The Neumann Family Continues to Battle Over a Basquiat: Late last week, the New York Times covered a lawsuit filed by Dolores Neumann-Donnelly against her father Hubert Neumann who had unsuccessfully tried to stop the sale of her mother’s Basquiat, Flesh and Spirit. It is easy to get caught up in the family dynamics as most of the press has done. But there’s no indication in the art world that any of this was relevant to how the work sold. Here’s the way the Times describes the argument of the suit:
- “Ms. Neumann-Donnelly says in her suit, her father’s legal effort had the effect of raising concerns about the estate’s right to sell the work and scared away potential buyers from the May 16 sale at Sotheby’s. […] In one conversation with her father, secretly taped by Ms. Donnelly-Neumann, according to the court papers, the suit says Mr.
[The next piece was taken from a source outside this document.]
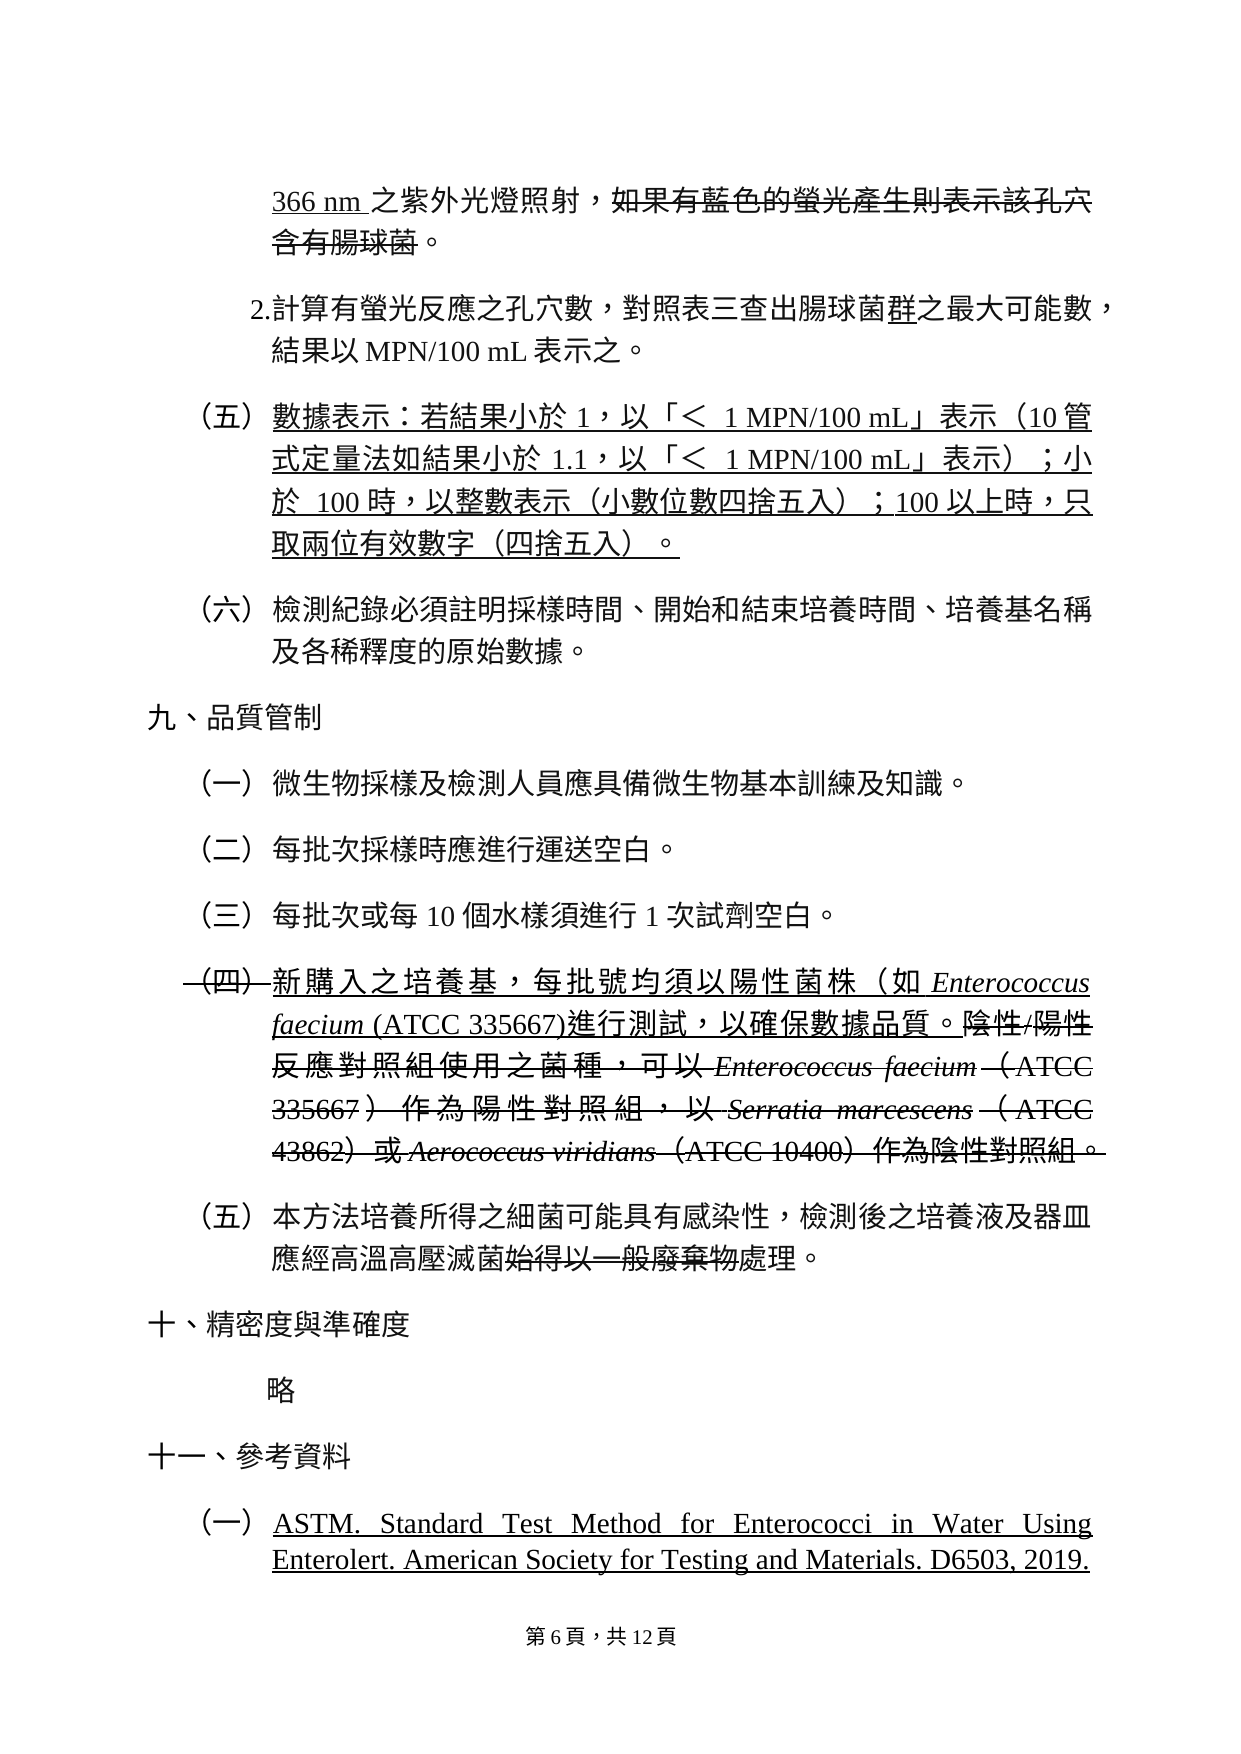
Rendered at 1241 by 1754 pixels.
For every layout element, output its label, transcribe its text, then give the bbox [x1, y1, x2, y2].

Neumann agrees the painting should have sold for at least as much as another Basquiat that sold the next day for $45 million.”
The comparison to other works is the key to the problem with the lawsuit. By most accounts within the trade, the family had outsized expectations based upon the price Sotheby’s achieved for the untitled head last year. But buyers never viewed the Neumann painting as a comparable work. And anyone familiar with the Basquiat market will know that the prices paid by Yasuku Maezawa for two major Basquiats have yet to provoke movement in the rest of the Basquiat market (despite the many breathless stories in the art press anticipating just such a move.) Potential buyers were also concerned about the long-term effects of the way the Neumanns appear to live with some of their art. …
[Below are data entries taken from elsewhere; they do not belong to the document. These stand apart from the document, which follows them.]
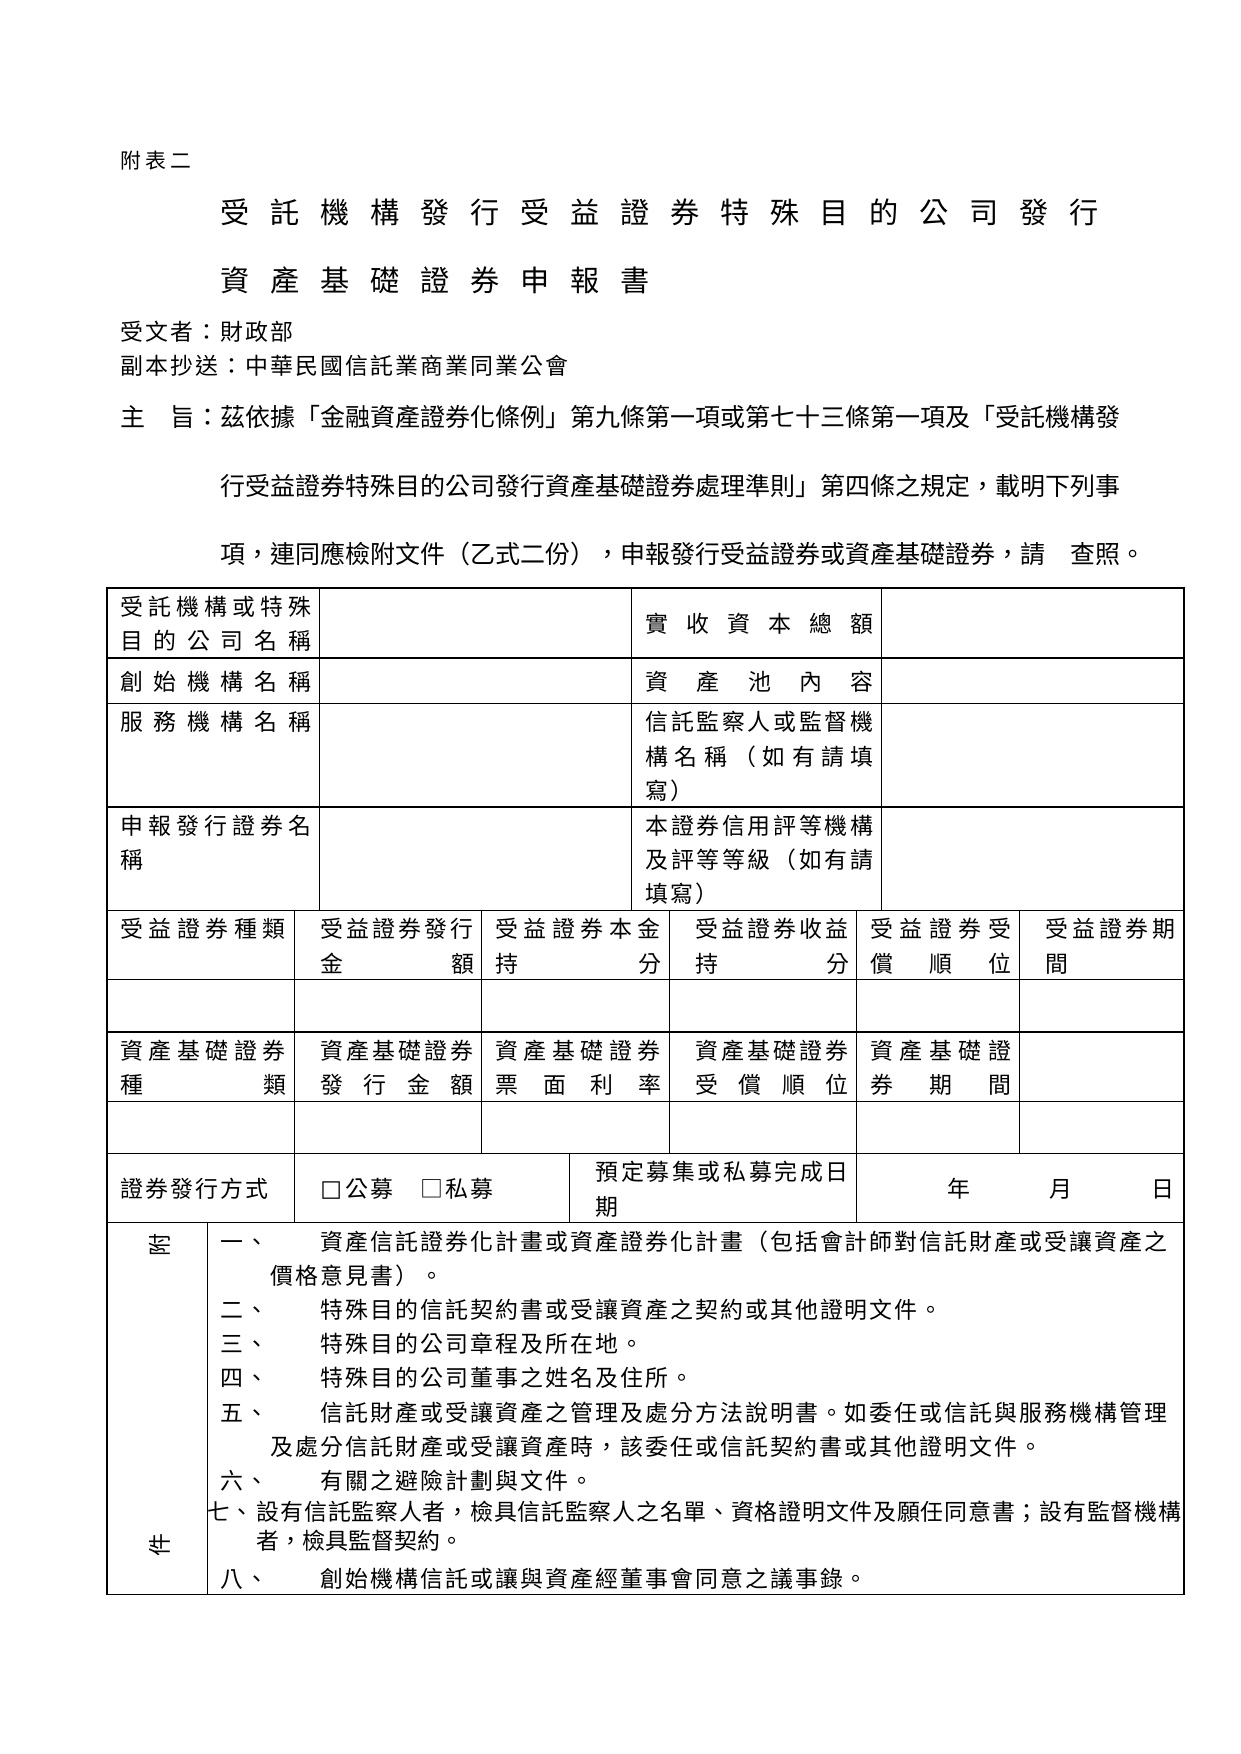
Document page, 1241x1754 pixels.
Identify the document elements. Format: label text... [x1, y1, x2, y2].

table_cell [482, 1102, 669, 1153]
table_cell [1020, 1033, 1183, 1101]
text 附表二 [120, 142, 1120, 177]
table_cell [670, 980, 856, 1031]
table_cell [670, 1102, 856, 1153]
table_cell 受益證券受償順位 [857, 911, 1019, 979]
table_cell 資產基礎證券受償順位 [670, 1033, 856, 1101]
table_cell 創始機構名稱 [108, 659, 319, 703]
table_cell 申報發行證券名稱 [108, 808, 319, 910]
table_cell 資產基礎證券票面利率 [482, 1033, 669, 1101]
table_cell 資產池內容 [632, 659, 881, 703]
table_cell 受益證券本金持分 [482, 911, 669, 979]
text 副本抄送：中華民國信託業商業同業公會 [120, 347, 1120, 382]
table_cell [320, 808, 631, 910]
table_header 受託機構或特殊目的公司名稱 [108, 589, 319, 657]
table_cell [108, 980, 294, 1031]
table_cell 證券發行方式 [108, 1154, 294, 1222]
table_cell [882, 808, 1183, 910]
table_cell 本證券信用評等機構及評等等級（如有請填寫） [632, 808, 881, 910]
table_cell [108, 1102, 294, 1153]
table_cell 受益證券發行金額 [295, 911, 481, 979]
table_cell [295, 980, 481, 1031]
table_cell 受益證券收益持分 [670, 911, 856, 979]
table_header [320, 589, 631, 657]
table_cell [1020, 980, 1183, 1031]
table_cell □公募 □私募 [295, 1154, 569, 1222]
table_cell 件 附 [108, 1223, 207, 1594]
table_cell [882, 704, 1183, 806]
table_cell 服務機構名稱 [108, 704, 319, 806]
table_cell 受益證券種類 [108, 911, 294, 979]
table_cell 年 月 日 [857, 1154, 1183, 1222]
table_header [882, 589, 1183, 657]
table_cell [482, 980, 669, 1031]
table_cell [857, 980, 1019, 1031]
table_cell 受益證券期間 [1020, 911, 1183, 979]
table_cell 資產基礎證券種類 [108, 1033, 294, 1101]
table_cell 信託監察人或監督機構名稱（如有請填寫） [632, 704, 881, 806]
table_cell [295, 1102, 481, 1153]
table_cell 資產基礎證券期間 [857, 1033, 1019, 1101]
text 主 旨：茲依據「金融資產證券化條例」第九條第一項或第七十三條第一項及「受託機構發行受益證券特殊目的公司發行資產基礎證券處理準則」第四條之規定，載明下列事項，連同應檢附文件（乙式二份），申報發行受益證券或資產基礎證券，請 查照。 [120, 382, 1120, 587]
table_cell 預定募集或私募完成日期 [570, 1154, 856, 1222]
table_cell [320, 704, 631, 806]
table_cell [320, 659, 631, 703]
table_cell [857, 1102, 1019, 1153]
text 受文者：財政部 [120, 313, 1120, 347]
table_cell 資產基礎證券發行金額 [295, 1033, 481, 1101]
table_cell 資產信託證券化計畫或資產證券化計畫（包括會計師對信託財產或受讓資產之價格意見書）。 特殊目的信託契約書或受讓資產之契約或其他證明文件。 特殊目的公司章程及所在地。 特殊目的公司董事之姓名及住所。 信託財產或受讓資產之管理及處分方法說明書。如委任或信託與服務機構管理及處分信託財產或受讓資產時，該委任或信託契約書或其他證明文件。 有關之避險計劃與文件。 設有信託監察人者，檢具信託監察人之名單、資格證明文件及願任同意書；設有監督機構者，檢具監督契約。 創始機構信託或讓與資產經董事會同意之議事錄。 受託機構董事會同意之議事錄或特殊目的公司董事決議之日期及其證明文件。 創始機構為特許事業者，目的事業主管機關同意其信託或讓與資產之同意函。 律師出具之法律意見書及案件檢查表（如附表三）。 會計師出具對資產信託或讓與是否符合一般公認會計原則、資產價格允當性及相關租稅等方面之評估報告書。 公開說明書或投資說明書稿本。 十四、創始機構為金融機構以外機構者，其負債情形及證券化取得資金之用途說明。 十五、特殊目的公司設立登記後經主管機關同意備查函。 十六、無「受託機構發行受益證券特殊目的公司發行資產基礎證券處理準則」第七條所規定情事之聲明書。 十七、其他經主管機關規定之文件。 [208, 1223, 1183, 1594]
text 受託機構發行受益證券特殊目的公司發行資產基礎證券申報書 [209, 177, 1120, 313]
table_cell [1020, 1102, 1183, 1153]
table_cell [882, 659, 1183, 703]
table_header 實收資本總額 [632, 589, 881, 657]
Sotheby’s Turned It Up in Hong Kong: Sotheby’s held a small sale of Contemporary art in Hong Kong late last week that had some big results. The ‘Curated: Turn It Up’ sale made 47.7m HKD or about $6m. The news was the big multiples scored for works by Yayoi Kusama, Yoshitomo Nara, Kaws and George Condo. All of the 102 works sold with 78% making prices above the high estimate. …
New York Times Loses Its Skepticism When You Add Block Chain to Art: This weekend, the New York Times ran two stories touting the idea there is significant activity involving art and financial transactions through the block chain. The first story centers around an artist who claims to have sold multiple works for huge prices without any outside verification of his claims. The second presents a melange of unrelated issues around auction guarantees, hedge fund collectors, an art investment conference in London and a firm making more unsubstantiated claims about fractional ownership of art works. …
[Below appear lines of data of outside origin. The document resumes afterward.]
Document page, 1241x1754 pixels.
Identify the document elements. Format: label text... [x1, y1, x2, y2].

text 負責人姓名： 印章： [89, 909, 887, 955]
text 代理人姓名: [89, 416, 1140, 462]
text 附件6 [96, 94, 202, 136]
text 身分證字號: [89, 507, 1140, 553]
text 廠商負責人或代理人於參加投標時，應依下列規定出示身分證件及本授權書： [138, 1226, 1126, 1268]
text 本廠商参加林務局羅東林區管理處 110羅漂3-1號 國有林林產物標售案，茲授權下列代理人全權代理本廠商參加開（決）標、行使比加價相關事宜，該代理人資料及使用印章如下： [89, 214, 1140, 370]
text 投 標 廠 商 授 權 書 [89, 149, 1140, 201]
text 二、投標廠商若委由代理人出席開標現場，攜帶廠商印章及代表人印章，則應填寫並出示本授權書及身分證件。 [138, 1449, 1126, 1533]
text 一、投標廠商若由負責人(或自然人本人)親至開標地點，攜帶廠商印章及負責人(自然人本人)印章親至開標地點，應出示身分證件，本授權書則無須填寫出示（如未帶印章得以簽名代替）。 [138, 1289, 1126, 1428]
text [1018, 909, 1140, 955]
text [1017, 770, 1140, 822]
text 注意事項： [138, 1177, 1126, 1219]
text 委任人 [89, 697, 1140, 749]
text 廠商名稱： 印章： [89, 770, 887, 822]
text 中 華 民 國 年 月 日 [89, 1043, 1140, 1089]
Art Basel’s Marc Spiegler Goes Back to the Gallery Issue: Ever since David Zwirner deflected the issue of competition between global galleries and independent galleries onto art fairs, Art Basel Global Director Marc Spiegler has struggled to figure out a PR strategy. Today, he sat for a long interview with Artnet’s Andrew Goldstein. Spiegler is right on all of the points. Art fairs in general, and Art Basel in particular, are not causing mid-sized and independent galleries to close. But it remains unclear whether devoting a long interview to the subject does anything more than place art fairs back in the center of the conversation.